21 So we continued the work with half the men holding spears, from the first light of dawn till the stars came out. 22 At that time I also said to the people, Have every man and his helper stay inside Jerusalem at night, so they can serve us as guards by night and as workers by day. 23 Neither I nor my brothers nor my men nor the guards with me took off our clothes; each had his weapon, even when he went for water.[c]
“hypocrite. “
"...My father, you see, suffered from terrible manic-depressive episodes and my mother eventually had heard enough about the risk of suicide that she instituted gun control in our household. My father died of natural causes when I was in college and I always kind of quiver in my heart when I think about what my mother did. Im glad I didnt lose him earlier to suicide. To have known him less time than I did, which by now is less than half of my lived life, would have been hard..."
There is a heredity component to manic-depression. It was pretty clear to me she is the one who has issues.
The article is shallow, and looks like it was written by a high school student. Check this out, to start the article: "...Since I started teaching six years ago, Ive become more interested in gray areas. Maybe its because dealing with students seems to highlight all the complex ways in which a simple plan can break down. I sometimes have fantasies about what its like to be that teacher whos seen it all the dude who came to the final exam inebriated, the student who offered sex for a grade change. What would it be like to take all of that in stride?"
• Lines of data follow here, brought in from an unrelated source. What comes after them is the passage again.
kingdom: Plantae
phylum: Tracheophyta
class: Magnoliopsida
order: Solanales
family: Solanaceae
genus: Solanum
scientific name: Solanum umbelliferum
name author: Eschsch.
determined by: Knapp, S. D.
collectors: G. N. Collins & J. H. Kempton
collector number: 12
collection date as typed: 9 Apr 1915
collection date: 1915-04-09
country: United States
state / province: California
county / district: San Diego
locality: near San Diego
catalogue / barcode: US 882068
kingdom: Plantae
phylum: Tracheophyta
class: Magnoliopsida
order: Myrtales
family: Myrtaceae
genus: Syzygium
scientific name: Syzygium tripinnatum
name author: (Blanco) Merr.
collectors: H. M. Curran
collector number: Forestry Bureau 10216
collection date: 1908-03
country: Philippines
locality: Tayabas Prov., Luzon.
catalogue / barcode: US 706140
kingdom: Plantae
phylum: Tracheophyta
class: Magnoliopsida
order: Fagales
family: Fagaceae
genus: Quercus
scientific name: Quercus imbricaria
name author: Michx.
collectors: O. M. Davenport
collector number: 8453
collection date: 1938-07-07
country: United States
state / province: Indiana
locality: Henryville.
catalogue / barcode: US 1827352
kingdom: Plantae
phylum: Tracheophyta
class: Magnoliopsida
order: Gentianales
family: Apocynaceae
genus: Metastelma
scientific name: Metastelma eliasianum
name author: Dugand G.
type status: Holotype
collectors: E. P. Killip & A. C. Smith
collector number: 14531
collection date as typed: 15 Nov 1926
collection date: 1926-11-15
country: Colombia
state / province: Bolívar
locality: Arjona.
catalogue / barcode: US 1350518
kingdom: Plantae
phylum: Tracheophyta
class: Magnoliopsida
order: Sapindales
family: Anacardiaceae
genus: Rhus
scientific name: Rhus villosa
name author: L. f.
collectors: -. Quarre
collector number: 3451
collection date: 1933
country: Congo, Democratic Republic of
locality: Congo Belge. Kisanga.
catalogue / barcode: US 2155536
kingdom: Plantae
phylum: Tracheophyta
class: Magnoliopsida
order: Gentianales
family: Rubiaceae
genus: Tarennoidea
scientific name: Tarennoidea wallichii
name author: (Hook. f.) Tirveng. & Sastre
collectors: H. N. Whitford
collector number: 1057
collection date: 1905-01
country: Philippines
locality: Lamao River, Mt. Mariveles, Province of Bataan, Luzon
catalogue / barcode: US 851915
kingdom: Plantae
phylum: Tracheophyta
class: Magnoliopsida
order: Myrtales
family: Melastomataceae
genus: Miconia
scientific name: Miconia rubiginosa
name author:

What a load of self-absorbed, juvenile horse crap. "What would it be like to take that in stride" indeed.
People who are against "free" college tuition aren't only concerned about the concept of the government even being involved at that level in any way distributing taxpayer money for this, they also understand many "institutions of higher education" just like this one are liberal indoctrination mills. They are (and would be on a much larger scale, if "free) continuations of the public school system.
remember this student well..if you’re ever in a public place and someone starts shooting, you may have to hide behind her, or someone like her.
After reading the responses to her propaganda piece, I think said “professor” got a rude awakening. As far as I read, ALL the comments told her that she was completely wrong not to write the letter of recommendation.
In other words, the so-called professor would deny her students their constitutional rights, both in terms of the first and second amendments.
I believe it is time to deny such people their “right” to be employed at a state-funded institution.